# ADC work....what do I charge ??



## On a call (Mar 3, 2010)

I never have charged for this so I have no idea what to do ??? I have been called to elliminate a beaver collony on a stream in a subdivision. They are larger home with about 1 - 2 acer lots. Anyhow the beaver are cutting up trees ( not landscape but those allong the creek) and have a dam. Guessing there might be 6 or so. Beaver are still in season...but I have thoughts of the kids in the area taking trapps and etc.

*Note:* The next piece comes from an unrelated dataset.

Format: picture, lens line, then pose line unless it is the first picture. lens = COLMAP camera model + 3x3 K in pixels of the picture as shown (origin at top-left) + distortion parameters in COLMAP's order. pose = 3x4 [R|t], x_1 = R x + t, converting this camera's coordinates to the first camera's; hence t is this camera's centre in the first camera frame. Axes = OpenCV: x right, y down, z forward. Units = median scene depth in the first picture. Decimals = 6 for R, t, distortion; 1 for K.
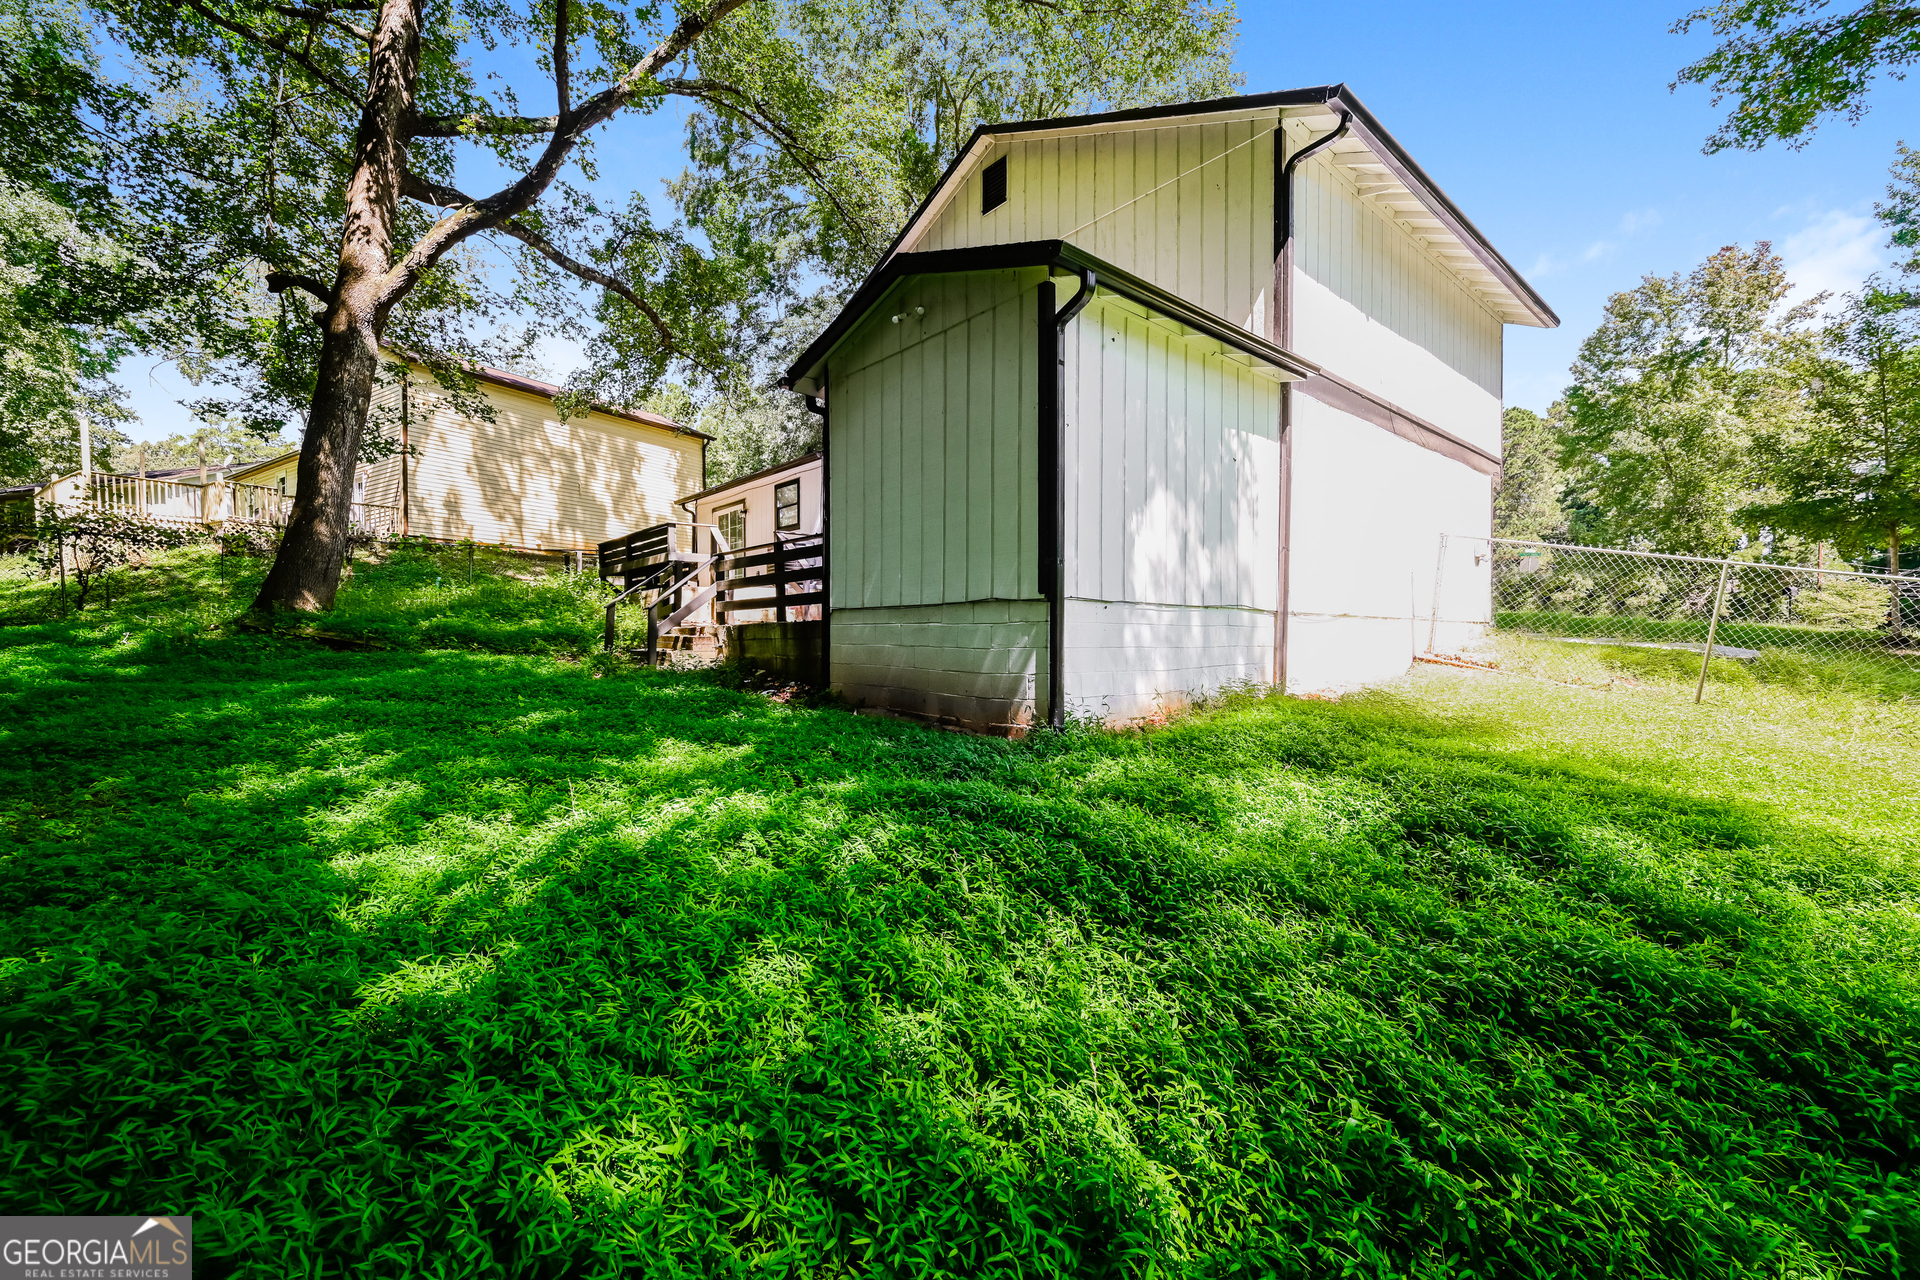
lens RADIAL K [[809.4, 0, 959.8], [0, 809.4, 644.8], [0, 0, 1]] dist [-0.001025, -0.000042]
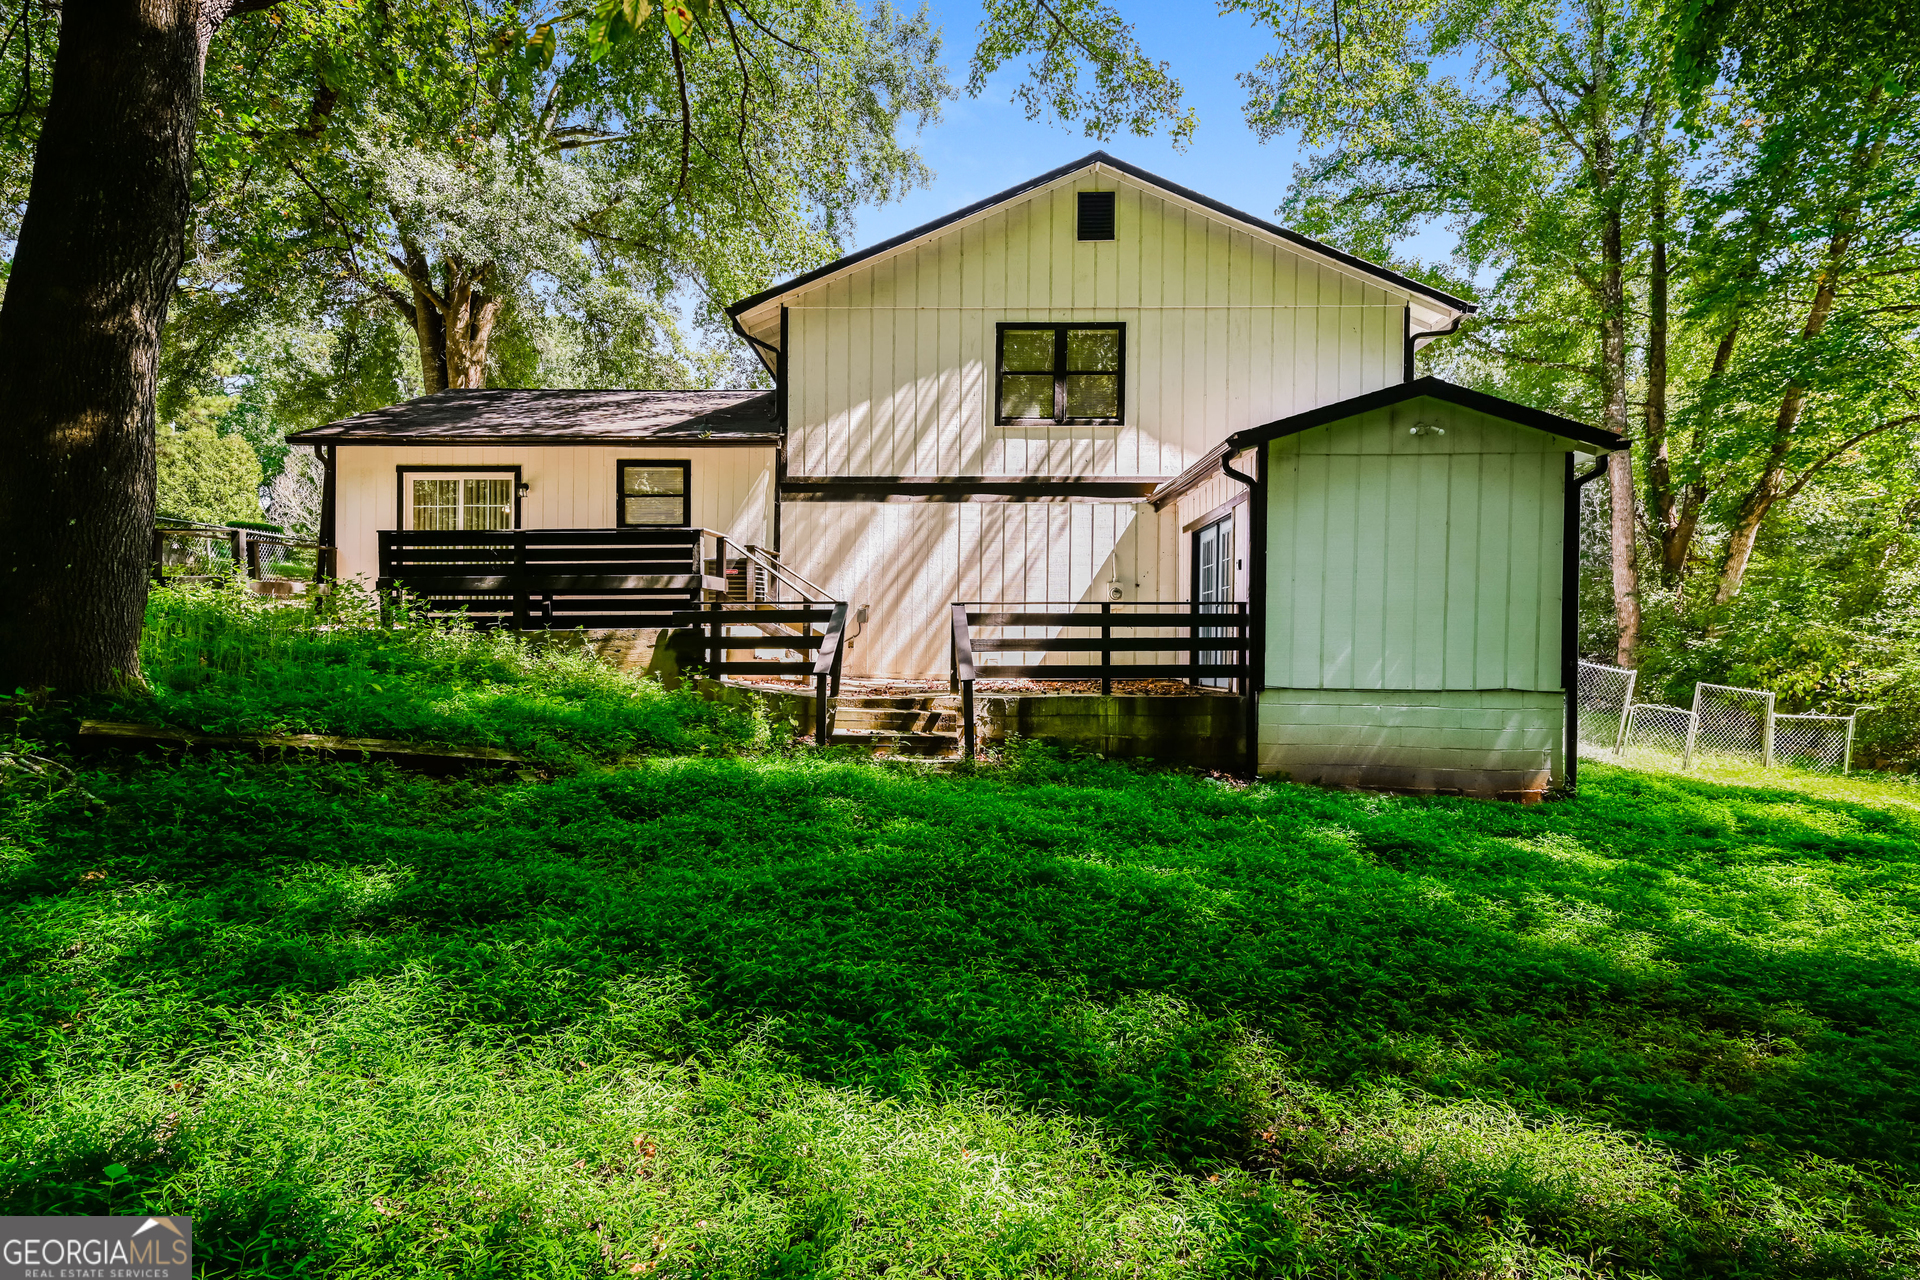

Have any thoughts...thanks !!


----------



## tjc1230 (Mar 3, 2010)

I've done ADC for 26 yrs. First you have to find what your region tolerates. What i charge here may be way off to what you can charge there. As for the kids , yep they are promlems. Set at dusk and pull them at first light. Do not trap on weekends. This usually skirts the kid problem. Good luck.


----------



## catcapper (Feb 11, 2010)

Most Nuisance Wildlife Control Operators (NWCO) prefer to bid Beaver jobs. You have to figure time (what you want to be payed per hr for your experience and equipment) and your travel expenses. Most bid jobs will have a set price for the first week and a lower set price for the second & third weeks. You'll probably remove all the target animals in a small colony in the first week, but an operator needs to leave some traps on site a week longer to make sure the colony has been removed completely. Clients tend to get pissy if you pull your traps in a week and the next day they see a Beaver out cruising thier pond. Remember---your doing a payed job for someone,and it needs to be do 100 percent. Go get'em.

Buy the way---all operators get $90.00 per Beaver


----------